On August 25, 2022 at 22:22 UTC, the London Data Center experienced a disruption in service, with most connectivity resolved by 23:35 UTC.
This disruption occurred after a deployment of a route policy change triggered a bug in the London Data Center. This change was previously planned for release, but its deployment was expedited in order to address reports of IP Sharing issues across all Linode locations.
These route policy changes were deployed successfully to both the Mumbai and Newark data centers. When this change was deployed to London, it triggered a bug that caused BGP sessions in London’s core network to go down and not automatically recover. Despite the phased deployment procedure we follow for updates of this nature, the bug was not surfaced by our monitoring until it had been deployed to all of the devices in London.
Following the deployment of this change to London, Network Engineering detected a full disruption of connectivity. Linode immediately invoked its Incident Response Process as the Linode Network Engineering team continued troubleshooting the root cause. Network Engineering resolved the issue by restarting the routing daemons across all top-of-rack switches within London.
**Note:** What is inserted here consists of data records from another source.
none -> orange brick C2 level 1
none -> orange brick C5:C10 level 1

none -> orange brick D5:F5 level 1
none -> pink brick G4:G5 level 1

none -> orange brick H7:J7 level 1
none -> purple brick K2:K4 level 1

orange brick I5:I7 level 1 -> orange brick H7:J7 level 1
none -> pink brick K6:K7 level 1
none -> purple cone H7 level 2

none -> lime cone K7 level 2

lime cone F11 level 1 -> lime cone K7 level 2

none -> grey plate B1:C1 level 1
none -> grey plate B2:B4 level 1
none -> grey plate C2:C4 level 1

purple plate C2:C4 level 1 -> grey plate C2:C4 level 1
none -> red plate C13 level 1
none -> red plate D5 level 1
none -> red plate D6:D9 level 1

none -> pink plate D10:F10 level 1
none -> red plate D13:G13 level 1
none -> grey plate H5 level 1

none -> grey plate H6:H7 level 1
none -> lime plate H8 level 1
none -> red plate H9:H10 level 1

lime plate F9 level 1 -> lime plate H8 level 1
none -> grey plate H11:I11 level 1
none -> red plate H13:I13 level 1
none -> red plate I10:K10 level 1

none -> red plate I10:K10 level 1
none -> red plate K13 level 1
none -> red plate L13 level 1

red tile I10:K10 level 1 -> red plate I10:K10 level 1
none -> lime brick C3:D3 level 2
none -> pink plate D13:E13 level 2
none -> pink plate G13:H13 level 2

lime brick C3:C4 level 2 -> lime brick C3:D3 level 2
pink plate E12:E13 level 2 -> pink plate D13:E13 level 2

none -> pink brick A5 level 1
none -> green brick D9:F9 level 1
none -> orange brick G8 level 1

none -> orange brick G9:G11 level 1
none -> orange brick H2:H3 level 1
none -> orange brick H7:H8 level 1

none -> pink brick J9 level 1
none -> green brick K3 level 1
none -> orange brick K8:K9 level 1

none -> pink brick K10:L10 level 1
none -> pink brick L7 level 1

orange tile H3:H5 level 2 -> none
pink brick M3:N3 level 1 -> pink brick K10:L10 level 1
The root cause of the bug itself is still under investigation, and we are currently working with the switch vendor for more information. However, we have neutralized the possibility of this particular bug causing further disruption to London by implementing additional configuration changes. A permanent adjustment to our deployment processes and monitoring will also ensure that future configuration changes of this nature are performed in a more fault-resilient manner.
The frequency of events within this location has initiated a larger strategic review of our change control policies and overall reliability. Your trust is our most important resource, and we must work even harder to earn and preserve it. We sincerely apologize for the disruption that this event has caused.